I think that cinema is a really important tool for us empathizing more with women. If everyone could watch a story where it’s a woman killing someone but still have some empathy for her or understanding about what she’s doing, to me that film has succeeded. And if that film is also really enjoyable and fun to watch, all for the better, really. I don’t limit my audience, I don’t say, this is a film for women. I just want it to be a good film to enjoy.

Many of the more mainstream films about pregnancy have been directed by men—Knocked Up, Juno, Baby Mama, What to Expect When You’re Expecting, Rosemary’s Baby. Did you take inspiration from any of those films in terms of what to do and even what not to do?

I’m a massive fan of Rosemary’s Baby, it’s one of my favorite films. But I did feel like it’s from kind of a male perspective—some people would disagree with me. But to me, especially when you read the novel, it’s very satirical, it’s almost mocking this couple because they’re these yuppies in the ’60s, they’re an upwardly mobile, irritating couple that have lots of dinner parties and cocktail parties. There’s kind of scorn for the character in the book, I feel—which is great, I love that book. But I felt that lots of stuff happens to Rosemary rather than her being an agent of her own destiny. And I just was like, well, what if this person is very active rather than being passive, they’re not the victim in the traditional sense, which is why revenge is one way to do that.

In terms of Knocked Up, I think there are loads of comedy films where the joke is the pregnant woman is screaming for ice cream or pickles and her husband’s like, “Oh god, now she’s in a bad mood,” and he’s running around, and that’s the whole comedy, is her screaming and going: “You bastard! This is all your fault!” I don’t think that represents real life at all to me. It’s like the women aren’t owning the comedy. I think it’s about time someone made a film from the interior of being a pregnant woman, rather than the exterior. Because it’s not funny when you give birth; it’s fucking painful and you might die.

How did your feelings about the film change after your daughter was born?

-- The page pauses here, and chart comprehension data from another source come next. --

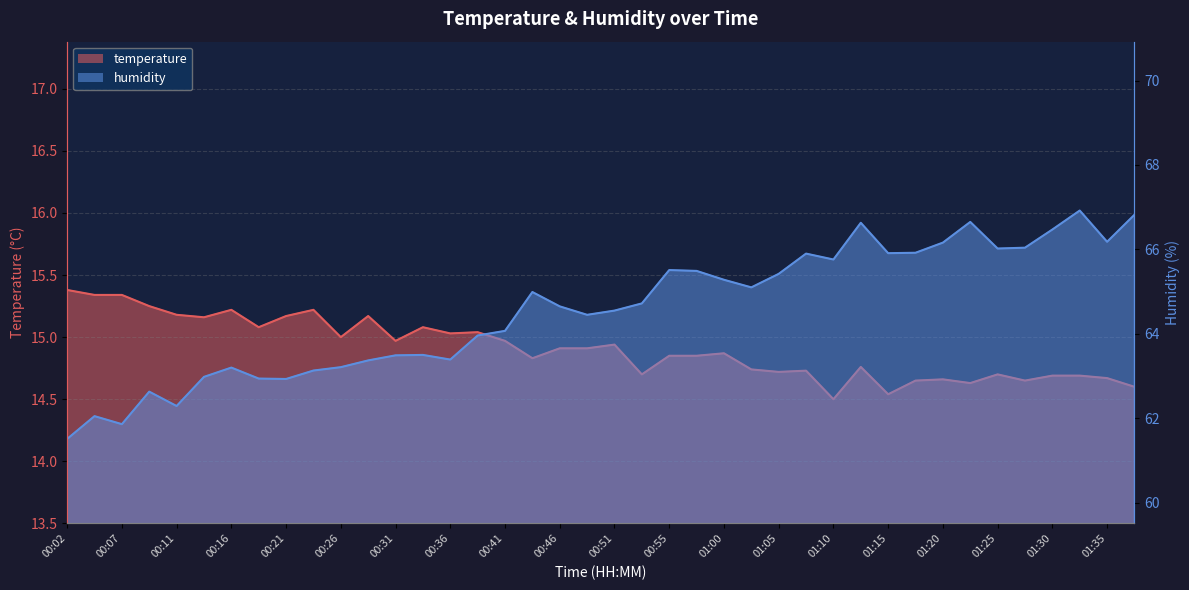

Does the chart display data point markers on the line(s)?

No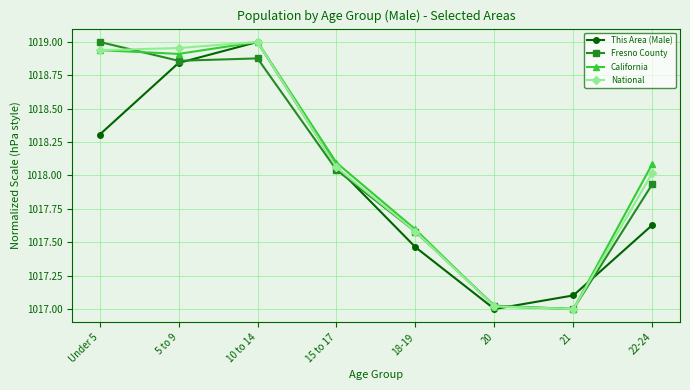

The value of National at 10 to 14 is 1019.0. True or false?

True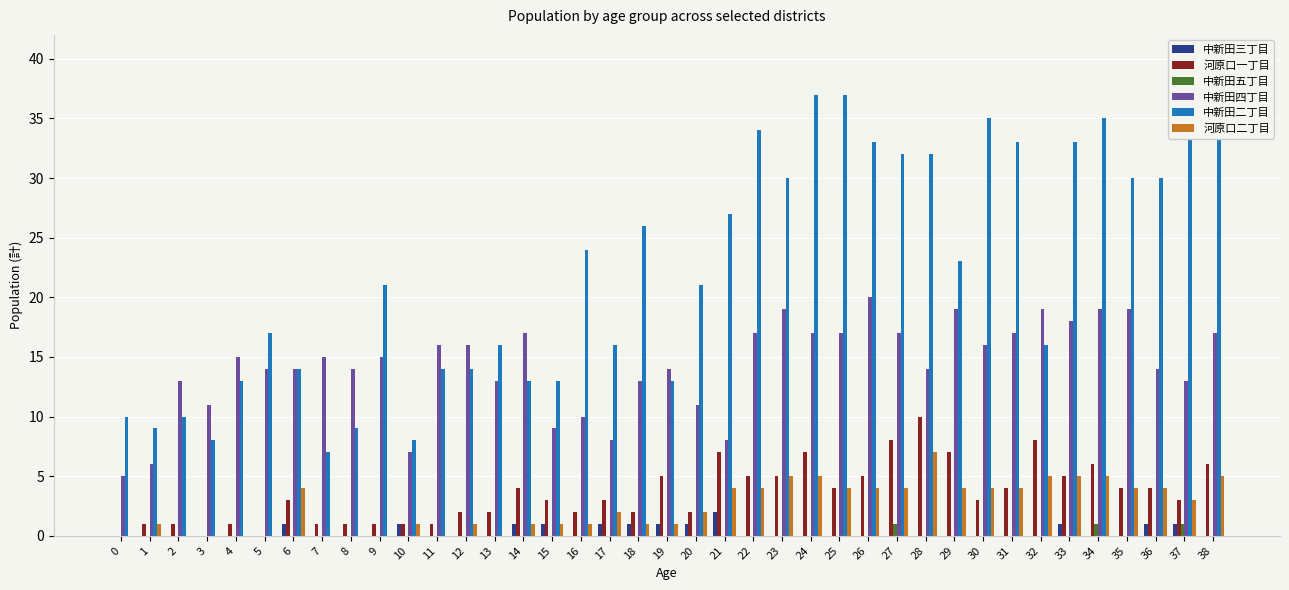

How many values in the 河原口一丁目 series exceed 3?

18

I do wonder, would I have written the same film [today]? Because I feel like I took all my fears about pregnancy and my identity transforming and put them in the film, but, by making the film, I stopped any of those things from happening. I was scared I wasn’t going to work again, I was scared that my identity would completely change, that I wouldn’t see anyone, that I’d be really isolated and bored. And then I made a film and none of those things happened.

Afterwards, people were like, “You must have had a terrible pregnancy, because the film’s really dark.” No, I actually had an amazing pregnancy! I had a lovely time. The irony is she’s like the cutest, funniest baby. She doesn’t get cross about anything, she tolerates me doing an interview for an hour and she entertains herself. People are like, “This is the revenge baby?”

This interview has been edited for length and clarity.